When HB7 passed, I helped organize OccupyTally, an occupation protest that comprised activists from across the state & political spectrum, all of whom were in opposition to restricting reproductive healthcare. In a peaceful protest, I was arrested alongside State Sen. Lauren Book and Florida Democratic Party Chair Nikki Fried, and have since been a loud and strong advocate for other arrested protestors, appearing at events to support the Tampa 5 at USF. Occupy Tally has since expanded to all parts of Florida, to form Occupy Florida. 


Currently, I am part of the ballot initiative led by Floridians Protecting Freedom. Along with the ACLU, Planned Parenthood, Florida Rising and Women’s Voices of SWFL, we are unifying Floridians around one message: opposition to government overreach into personal medical decisions. An overwhelming majority of Floridians, from both sides of the aisle, support protecting patients’ rights.
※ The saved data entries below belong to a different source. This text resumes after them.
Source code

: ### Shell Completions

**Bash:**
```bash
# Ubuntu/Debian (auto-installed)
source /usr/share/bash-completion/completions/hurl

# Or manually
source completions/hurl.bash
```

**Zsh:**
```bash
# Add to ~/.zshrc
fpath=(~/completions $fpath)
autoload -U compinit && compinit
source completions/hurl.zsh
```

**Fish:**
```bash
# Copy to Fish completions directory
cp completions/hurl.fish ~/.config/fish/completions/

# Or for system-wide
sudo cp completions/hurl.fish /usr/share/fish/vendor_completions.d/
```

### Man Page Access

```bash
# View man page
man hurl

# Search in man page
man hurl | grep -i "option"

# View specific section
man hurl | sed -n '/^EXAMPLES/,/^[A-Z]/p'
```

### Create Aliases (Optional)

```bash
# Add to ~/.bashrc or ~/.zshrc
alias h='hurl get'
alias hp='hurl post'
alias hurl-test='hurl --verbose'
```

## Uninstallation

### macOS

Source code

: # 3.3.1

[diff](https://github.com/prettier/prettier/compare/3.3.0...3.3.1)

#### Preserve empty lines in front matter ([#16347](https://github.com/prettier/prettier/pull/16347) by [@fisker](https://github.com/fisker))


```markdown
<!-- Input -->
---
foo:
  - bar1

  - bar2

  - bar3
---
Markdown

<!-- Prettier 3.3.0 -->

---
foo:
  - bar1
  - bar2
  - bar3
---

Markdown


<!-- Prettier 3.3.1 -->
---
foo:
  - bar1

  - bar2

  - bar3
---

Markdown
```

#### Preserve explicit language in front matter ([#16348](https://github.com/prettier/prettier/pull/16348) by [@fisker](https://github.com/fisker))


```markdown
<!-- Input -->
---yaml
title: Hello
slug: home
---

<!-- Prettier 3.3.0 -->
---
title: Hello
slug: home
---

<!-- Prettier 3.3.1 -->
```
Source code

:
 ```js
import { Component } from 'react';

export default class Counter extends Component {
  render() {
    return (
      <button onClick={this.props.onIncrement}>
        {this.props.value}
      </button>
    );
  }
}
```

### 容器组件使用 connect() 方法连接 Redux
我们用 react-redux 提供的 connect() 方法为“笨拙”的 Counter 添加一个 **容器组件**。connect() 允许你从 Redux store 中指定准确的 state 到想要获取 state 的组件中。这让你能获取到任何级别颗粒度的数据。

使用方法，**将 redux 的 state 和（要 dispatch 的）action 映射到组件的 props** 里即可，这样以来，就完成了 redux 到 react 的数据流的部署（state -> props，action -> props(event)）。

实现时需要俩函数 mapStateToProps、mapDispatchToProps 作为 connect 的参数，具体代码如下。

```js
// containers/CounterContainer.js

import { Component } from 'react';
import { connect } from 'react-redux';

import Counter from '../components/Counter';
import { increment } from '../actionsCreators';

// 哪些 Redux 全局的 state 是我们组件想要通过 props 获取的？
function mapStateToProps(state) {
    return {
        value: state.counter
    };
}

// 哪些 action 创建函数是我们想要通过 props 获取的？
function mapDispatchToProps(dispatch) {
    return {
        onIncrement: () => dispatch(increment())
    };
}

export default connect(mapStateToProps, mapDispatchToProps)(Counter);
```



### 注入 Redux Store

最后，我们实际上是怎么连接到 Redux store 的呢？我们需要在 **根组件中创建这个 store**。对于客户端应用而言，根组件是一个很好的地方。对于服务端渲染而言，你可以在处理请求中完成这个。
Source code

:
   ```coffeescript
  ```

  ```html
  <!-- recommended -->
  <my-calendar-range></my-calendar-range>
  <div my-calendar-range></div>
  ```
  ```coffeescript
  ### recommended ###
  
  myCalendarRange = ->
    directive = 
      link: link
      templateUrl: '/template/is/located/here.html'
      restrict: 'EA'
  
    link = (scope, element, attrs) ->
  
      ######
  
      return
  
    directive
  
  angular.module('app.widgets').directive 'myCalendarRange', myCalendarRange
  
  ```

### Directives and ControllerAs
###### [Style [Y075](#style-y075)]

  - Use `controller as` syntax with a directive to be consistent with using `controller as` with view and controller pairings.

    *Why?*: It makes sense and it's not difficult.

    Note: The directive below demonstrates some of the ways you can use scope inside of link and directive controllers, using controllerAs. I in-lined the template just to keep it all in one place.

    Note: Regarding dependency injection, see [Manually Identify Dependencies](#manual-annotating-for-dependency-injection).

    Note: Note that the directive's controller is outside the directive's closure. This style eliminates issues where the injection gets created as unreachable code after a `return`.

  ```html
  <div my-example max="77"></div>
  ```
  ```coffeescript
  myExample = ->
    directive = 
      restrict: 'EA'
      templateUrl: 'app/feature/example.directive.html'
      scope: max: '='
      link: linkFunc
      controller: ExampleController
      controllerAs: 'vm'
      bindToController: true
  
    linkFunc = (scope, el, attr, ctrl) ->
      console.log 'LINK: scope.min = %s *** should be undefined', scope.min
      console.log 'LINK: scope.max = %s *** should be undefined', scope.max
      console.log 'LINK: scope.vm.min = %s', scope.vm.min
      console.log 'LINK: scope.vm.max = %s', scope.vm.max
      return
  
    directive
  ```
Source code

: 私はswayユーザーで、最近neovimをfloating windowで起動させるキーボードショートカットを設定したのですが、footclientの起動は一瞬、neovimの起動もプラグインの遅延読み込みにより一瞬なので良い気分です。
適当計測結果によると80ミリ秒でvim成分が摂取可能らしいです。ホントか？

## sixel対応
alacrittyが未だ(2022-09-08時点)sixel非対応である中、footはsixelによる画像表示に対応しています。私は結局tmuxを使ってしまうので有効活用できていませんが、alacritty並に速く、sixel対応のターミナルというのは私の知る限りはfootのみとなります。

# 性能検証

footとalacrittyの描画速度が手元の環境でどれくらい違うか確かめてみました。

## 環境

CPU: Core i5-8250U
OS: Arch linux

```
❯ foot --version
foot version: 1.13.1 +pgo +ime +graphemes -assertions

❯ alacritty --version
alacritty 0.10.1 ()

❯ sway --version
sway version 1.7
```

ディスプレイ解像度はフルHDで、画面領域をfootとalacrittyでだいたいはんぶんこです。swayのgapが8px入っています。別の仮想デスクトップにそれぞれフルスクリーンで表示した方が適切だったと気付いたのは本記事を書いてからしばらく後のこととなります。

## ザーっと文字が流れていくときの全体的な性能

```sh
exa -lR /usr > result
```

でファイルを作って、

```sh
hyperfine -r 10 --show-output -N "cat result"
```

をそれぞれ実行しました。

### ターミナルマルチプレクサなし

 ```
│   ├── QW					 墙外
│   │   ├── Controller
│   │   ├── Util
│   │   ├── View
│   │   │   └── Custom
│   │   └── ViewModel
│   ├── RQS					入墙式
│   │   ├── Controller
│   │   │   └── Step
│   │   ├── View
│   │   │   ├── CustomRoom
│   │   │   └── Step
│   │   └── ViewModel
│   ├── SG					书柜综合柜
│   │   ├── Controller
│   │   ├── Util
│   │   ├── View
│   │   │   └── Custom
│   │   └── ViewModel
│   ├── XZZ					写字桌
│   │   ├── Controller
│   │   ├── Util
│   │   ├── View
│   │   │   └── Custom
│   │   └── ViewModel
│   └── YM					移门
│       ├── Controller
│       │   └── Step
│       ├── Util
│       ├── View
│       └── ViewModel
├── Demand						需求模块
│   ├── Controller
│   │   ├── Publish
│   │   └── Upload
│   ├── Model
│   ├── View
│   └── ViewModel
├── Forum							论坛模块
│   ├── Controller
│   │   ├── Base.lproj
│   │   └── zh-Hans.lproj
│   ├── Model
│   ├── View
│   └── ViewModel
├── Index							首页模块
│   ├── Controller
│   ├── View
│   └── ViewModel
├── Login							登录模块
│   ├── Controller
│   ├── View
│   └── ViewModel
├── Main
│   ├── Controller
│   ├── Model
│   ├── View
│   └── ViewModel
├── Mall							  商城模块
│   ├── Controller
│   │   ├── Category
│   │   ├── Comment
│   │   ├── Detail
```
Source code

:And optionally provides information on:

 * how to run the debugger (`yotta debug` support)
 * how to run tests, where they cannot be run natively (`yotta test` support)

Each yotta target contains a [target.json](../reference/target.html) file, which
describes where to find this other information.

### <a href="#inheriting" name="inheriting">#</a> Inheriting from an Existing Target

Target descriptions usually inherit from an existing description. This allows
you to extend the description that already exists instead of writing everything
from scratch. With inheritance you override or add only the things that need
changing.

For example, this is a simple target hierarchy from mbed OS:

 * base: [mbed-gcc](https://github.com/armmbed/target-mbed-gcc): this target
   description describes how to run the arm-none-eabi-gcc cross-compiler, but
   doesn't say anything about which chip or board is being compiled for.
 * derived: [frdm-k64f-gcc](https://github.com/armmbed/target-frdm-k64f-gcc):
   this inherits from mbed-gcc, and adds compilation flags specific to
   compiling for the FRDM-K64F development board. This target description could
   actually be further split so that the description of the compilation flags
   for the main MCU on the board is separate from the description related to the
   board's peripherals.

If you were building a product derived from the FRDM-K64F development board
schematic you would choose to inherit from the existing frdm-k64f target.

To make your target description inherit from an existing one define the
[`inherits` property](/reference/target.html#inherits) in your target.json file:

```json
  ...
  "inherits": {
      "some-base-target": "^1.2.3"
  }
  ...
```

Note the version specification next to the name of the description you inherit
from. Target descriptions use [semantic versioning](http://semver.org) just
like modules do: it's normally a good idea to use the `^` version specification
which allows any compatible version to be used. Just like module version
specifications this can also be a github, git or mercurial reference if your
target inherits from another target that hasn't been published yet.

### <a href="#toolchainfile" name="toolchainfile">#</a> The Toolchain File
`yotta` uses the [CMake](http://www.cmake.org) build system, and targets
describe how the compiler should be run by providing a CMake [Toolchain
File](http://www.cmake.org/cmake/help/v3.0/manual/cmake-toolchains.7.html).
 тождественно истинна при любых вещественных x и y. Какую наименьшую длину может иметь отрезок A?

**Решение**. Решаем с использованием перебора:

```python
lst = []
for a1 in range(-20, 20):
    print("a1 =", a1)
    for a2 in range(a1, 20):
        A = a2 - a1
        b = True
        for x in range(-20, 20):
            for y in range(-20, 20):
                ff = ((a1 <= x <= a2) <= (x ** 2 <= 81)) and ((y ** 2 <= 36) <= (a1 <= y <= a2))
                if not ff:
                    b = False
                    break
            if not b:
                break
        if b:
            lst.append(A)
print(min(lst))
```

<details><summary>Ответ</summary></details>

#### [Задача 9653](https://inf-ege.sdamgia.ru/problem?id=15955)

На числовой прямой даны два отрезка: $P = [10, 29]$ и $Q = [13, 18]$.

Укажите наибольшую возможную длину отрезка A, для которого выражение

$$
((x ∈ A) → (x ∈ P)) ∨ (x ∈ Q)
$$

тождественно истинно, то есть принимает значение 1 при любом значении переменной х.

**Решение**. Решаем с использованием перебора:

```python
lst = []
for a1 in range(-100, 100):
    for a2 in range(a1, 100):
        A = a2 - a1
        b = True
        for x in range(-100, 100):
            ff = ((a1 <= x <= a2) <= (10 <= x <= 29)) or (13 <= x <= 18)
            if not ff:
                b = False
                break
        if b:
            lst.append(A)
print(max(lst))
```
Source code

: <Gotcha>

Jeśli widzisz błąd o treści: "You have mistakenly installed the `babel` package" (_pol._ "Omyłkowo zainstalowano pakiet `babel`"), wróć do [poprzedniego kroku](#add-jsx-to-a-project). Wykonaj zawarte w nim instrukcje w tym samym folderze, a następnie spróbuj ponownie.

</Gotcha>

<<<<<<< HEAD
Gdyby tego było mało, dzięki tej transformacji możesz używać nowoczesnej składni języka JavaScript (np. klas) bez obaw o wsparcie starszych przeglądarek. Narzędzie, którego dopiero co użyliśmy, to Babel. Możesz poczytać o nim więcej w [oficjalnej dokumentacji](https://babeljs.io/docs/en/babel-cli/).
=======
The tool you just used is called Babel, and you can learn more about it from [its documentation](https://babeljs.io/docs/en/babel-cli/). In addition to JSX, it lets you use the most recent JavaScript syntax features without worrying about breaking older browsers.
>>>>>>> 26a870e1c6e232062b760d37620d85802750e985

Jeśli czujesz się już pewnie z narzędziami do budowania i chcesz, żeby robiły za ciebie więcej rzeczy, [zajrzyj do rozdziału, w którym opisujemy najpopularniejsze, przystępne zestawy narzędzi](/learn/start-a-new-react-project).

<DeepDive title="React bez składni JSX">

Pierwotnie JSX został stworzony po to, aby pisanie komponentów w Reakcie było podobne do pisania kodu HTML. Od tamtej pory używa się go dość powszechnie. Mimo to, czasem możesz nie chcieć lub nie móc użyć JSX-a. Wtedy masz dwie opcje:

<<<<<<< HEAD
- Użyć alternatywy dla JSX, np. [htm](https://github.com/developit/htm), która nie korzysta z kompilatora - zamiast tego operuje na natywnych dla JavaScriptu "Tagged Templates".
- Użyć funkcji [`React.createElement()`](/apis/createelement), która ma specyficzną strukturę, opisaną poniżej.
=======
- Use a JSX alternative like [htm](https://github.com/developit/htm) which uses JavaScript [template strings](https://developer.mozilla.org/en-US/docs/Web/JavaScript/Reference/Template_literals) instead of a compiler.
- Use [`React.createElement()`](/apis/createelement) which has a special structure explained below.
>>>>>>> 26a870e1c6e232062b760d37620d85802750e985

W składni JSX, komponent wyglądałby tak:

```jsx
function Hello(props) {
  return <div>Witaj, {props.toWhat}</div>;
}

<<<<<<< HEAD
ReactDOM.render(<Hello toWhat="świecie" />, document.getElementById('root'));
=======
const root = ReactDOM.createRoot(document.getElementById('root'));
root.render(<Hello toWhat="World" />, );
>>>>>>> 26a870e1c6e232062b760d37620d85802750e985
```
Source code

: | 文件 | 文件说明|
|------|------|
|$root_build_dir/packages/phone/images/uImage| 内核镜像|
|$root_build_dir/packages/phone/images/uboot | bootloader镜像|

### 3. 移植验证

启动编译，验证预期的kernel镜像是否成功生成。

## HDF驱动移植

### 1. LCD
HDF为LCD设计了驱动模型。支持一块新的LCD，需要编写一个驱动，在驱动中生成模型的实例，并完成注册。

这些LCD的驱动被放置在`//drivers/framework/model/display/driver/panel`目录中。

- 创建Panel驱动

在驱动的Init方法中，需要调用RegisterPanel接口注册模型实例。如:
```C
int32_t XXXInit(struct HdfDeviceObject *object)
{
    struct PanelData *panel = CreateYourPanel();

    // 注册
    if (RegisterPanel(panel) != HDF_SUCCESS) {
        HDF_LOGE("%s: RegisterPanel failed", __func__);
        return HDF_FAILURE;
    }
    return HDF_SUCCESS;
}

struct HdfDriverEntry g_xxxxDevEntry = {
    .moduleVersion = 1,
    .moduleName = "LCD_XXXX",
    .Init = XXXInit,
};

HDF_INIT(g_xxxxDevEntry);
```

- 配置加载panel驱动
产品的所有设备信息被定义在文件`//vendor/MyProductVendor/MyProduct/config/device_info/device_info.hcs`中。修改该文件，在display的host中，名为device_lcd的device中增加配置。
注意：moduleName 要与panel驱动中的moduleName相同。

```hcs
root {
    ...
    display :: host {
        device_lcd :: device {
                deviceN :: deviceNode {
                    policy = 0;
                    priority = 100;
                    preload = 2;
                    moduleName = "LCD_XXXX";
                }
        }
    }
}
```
Running for office is never an easy decision. As a Gen-Z organizer, it’s much harder. The current fiscal and political landscape makes it hard for young people and workers to run, but when I think of my age, my color and my identity, I never feel limited — I feel empowered. These things never happen without community, and despite the path laid out for us, I feel empowered enough to run. Despite what Florida leadership might say about folks running, it’s more than how much money you have, where you went to school, or how old you are. Instead, it’s about your commitment to serving the people you represent, your passion for justice, and your endurance in the fight for equality for all.


I’m running on more than just power and more than just party; I’m running for the people. Full stop. It’s time to put the power — and freedom — back in the hands of Floridians. The freedom to pay for a place to live, a doctor to visit or clean air to breathe shouldn’t be one person’s decision. We have the power to transcend party politics and give Floridians the freedom to believe in a better Florida.